Sr. Ilídio



O som ecoava por toda a rua. Marcava a cadência do levantar. Criava uma imagem de Kentucky no canto da boca ao mesmo tempo que a martelada no sapato marcava a sinfonia matinal. Parecia que toda a rua se deixava levar pela musicalidade do momento. Seis da manhã. Outro som se intrometia. Pelo toque do líquido nas latrinas de metal, todos se preparavam para o leite. Ainda hoje oiço o som. Mas era a tosse do Sr. Ilídio que se sobrepunha.
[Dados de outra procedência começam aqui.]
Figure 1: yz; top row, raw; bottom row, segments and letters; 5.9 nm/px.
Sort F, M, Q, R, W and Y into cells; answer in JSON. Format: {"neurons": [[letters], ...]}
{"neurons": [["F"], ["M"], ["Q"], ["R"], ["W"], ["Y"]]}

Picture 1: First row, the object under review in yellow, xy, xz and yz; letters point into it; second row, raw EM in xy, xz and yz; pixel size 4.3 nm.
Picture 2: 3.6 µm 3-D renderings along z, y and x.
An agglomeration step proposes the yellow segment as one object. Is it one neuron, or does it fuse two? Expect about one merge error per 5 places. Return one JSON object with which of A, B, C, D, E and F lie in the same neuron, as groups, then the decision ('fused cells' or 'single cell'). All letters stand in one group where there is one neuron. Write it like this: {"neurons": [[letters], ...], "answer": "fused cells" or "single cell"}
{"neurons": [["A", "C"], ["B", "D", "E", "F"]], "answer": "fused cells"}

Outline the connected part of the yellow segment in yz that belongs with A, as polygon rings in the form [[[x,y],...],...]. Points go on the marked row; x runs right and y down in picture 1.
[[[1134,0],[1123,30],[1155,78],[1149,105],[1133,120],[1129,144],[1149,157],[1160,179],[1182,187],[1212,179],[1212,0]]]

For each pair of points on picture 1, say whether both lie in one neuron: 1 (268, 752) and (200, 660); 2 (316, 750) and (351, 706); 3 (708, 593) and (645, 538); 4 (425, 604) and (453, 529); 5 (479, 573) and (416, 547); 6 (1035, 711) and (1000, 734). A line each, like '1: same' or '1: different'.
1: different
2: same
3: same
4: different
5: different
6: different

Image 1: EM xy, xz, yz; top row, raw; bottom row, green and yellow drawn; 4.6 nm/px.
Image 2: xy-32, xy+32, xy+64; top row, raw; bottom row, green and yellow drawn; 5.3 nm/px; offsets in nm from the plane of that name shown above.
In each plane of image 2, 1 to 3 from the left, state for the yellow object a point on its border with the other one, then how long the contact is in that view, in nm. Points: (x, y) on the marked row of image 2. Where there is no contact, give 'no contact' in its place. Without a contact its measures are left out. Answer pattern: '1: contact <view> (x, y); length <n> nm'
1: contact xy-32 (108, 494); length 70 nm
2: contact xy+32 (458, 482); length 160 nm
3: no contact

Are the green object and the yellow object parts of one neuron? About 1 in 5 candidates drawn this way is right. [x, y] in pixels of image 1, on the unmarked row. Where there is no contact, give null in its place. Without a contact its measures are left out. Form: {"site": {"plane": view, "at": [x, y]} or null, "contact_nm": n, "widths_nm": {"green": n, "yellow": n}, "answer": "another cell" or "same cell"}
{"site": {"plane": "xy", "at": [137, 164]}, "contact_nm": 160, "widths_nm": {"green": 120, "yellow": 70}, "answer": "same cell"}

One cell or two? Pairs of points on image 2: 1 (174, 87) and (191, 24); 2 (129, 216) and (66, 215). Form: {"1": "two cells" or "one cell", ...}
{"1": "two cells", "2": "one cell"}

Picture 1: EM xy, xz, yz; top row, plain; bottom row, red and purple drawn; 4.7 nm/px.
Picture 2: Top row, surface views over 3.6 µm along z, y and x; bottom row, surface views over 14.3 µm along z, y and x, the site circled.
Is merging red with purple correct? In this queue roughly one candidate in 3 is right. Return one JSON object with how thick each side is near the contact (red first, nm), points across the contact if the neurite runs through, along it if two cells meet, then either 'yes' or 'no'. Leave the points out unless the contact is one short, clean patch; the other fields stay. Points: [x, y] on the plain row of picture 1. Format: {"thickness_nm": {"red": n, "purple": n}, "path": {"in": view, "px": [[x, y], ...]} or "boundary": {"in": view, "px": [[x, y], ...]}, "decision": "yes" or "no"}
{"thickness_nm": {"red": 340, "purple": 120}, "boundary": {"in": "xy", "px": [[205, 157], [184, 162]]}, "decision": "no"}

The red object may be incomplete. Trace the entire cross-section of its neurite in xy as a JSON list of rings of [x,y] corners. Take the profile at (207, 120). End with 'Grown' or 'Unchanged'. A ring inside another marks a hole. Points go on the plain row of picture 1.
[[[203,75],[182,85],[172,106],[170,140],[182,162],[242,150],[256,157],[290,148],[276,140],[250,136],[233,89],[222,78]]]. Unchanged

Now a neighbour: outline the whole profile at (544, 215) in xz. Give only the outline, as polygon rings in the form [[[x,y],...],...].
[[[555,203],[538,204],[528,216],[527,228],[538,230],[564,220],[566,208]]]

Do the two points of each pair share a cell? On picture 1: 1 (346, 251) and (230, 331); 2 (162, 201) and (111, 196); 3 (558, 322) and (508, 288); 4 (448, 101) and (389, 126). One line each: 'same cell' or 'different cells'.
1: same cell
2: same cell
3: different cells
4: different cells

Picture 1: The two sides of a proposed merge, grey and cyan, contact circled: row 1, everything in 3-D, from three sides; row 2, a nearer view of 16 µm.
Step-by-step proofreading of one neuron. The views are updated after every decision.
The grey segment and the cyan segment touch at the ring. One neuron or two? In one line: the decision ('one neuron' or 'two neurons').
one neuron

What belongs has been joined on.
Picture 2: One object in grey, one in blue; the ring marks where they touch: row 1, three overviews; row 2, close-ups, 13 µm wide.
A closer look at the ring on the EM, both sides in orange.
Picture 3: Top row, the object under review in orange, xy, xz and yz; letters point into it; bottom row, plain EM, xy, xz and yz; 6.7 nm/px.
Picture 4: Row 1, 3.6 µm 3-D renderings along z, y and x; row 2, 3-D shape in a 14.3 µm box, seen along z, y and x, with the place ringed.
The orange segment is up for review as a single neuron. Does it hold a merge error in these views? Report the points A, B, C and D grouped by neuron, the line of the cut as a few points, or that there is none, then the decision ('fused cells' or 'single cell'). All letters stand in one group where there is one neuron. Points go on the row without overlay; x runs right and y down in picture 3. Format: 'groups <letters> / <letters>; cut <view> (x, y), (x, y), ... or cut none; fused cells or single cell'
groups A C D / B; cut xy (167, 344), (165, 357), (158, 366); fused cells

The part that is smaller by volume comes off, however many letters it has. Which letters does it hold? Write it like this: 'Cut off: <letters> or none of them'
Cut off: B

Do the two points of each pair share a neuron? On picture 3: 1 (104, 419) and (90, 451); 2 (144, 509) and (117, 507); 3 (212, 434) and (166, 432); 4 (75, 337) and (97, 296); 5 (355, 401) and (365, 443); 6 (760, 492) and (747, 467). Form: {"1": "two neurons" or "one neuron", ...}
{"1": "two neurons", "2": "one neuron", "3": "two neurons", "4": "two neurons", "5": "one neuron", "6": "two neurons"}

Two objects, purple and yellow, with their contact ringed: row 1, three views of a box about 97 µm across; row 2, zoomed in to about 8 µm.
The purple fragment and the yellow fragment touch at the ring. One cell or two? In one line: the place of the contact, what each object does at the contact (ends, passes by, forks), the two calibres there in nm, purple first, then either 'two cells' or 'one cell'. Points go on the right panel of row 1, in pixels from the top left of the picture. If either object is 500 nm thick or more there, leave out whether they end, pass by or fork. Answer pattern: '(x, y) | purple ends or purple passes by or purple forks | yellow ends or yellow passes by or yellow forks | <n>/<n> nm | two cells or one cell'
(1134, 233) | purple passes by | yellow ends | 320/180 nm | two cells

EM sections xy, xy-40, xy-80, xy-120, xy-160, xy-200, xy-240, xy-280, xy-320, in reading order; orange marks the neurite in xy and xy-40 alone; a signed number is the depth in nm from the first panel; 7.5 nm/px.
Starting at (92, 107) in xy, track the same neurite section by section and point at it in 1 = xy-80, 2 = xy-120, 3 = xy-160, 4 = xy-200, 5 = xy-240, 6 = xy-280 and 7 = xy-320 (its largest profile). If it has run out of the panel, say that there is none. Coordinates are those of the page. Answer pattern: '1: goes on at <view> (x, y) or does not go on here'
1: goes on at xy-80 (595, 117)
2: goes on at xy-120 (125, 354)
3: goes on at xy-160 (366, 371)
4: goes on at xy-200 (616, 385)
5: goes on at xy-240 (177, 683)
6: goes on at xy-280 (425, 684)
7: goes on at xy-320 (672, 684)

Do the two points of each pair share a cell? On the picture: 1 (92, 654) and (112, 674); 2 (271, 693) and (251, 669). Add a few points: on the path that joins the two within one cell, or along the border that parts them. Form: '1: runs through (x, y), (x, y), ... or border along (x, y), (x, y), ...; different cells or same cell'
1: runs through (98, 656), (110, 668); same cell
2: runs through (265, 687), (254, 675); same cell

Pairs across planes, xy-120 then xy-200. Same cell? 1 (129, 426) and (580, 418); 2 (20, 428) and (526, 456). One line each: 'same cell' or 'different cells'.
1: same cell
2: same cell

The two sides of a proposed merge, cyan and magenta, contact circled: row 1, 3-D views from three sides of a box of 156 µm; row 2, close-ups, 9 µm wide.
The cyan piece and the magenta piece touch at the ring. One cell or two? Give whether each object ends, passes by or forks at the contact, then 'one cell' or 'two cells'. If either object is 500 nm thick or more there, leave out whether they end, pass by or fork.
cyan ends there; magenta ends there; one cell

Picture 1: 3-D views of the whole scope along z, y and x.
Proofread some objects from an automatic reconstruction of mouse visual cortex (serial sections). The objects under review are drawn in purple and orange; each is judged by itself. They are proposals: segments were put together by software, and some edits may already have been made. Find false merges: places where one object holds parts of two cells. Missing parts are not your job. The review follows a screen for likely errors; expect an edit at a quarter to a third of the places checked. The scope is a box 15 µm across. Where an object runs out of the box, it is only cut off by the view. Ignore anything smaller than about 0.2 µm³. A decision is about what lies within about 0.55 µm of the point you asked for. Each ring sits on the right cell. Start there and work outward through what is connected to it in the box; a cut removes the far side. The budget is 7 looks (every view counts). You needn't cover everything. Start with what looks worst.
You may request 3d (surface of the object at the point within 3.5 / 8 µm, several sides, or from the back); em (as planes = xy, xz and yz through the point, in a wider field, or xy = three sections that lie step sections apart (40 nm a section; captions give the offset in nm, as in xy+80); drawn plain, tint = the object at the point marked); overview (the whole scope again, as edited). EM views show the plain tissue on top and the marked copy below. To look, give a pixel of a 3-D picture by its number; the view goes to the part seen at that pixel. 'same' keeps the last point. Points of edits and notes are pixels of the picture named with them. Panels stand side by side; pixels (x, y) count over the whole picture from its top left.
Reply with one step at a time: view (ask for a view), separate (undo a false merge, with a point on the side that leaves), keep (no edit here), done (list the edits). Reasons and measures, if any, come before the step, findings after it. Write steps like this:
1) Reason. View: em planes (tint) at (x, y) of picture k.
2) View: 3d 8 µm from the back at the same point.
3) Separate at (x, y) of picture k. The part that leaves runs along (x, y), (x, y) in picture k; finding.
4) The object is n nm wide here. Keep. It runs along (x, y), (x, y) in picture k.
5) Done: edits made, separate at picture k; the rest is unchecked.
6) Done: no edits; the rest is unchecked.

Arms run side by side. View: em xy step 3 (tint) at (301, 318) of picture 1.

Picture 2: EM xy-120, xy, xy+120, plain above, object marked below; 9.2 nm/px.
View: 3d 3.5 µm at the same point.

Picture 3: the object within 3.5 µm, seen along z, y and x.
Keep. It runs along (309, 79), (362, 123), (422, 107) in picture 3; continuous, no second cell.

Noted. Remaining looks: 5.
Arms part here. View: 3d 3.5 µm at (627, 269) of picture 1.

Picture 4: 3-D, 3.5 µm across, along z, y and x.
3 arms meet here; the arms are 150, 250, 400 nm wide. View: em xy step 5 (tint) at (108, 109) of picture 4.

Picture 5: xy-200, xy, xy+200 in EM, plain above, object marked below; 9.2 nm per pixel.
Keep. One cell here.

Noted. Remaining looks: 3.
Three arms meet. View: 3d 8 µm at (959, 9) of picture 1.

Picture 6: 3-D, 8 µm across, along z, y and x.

Antigo jogador de futebol, como seria fácil de constatar pelo arqueamento das pernas, Ilídio tinha aquele sorriso que motivava uma graça mas também uma ternura de um tipo que sempre relembramos. Depressa inventou uma locomoção para o triciclo que me movia da Travessa da Rua do Maia até ao Assento. Sempre com o seu Kentucky no canto da boca, empurrava-me com um pau bifurcado na ponta que permitia, simultaneamente, o emprego da força adequada à relação peso-potência e à insinuante deslocação pelo paralelepípedo.
De regresso à sua oficina, Ilídio procedia ao batimento generoso de um sapateiro afamado porque sabia que um sapato depois de ir ao sapateiro renasce na sua dignidade. Melhor, adquire outra dignidade.
O problema existencial residia no engarrafamento.
O engarrafamento do vinho era festivo. As garrafas, predispostas para a ocasião, engalanavam-se para receber o chumbo que as purificava dos resíduos anteriores. Lá estava o pipo e a respectiva bicha. O tal problema residia na iniciática inspiração do conteúdo do pipo para depois introduzir na garrafa para aonde o vinho descia feliz. O meu pai, zeloso pela tarefa desempenhada, cumpria com profissionalismo, facilmente constatável pelas garrafas que ia somando; Sr. Ilídio, desejoso de afogar o sabor do Kentucky, não enchia qualquer garrafa apesar do vinho seguir feliz.
Na ingenuidade de um miúdo, para quem o mundo inteiro era aquele, sentia-me feliz pela presença do Sr. Ilídio. Contudo, sabia uma coisa acerca do Sr. Ilídio: a felicidade e a infelicidade não faziam parte do seu léxico existencial. Era, simplesmente, a vida.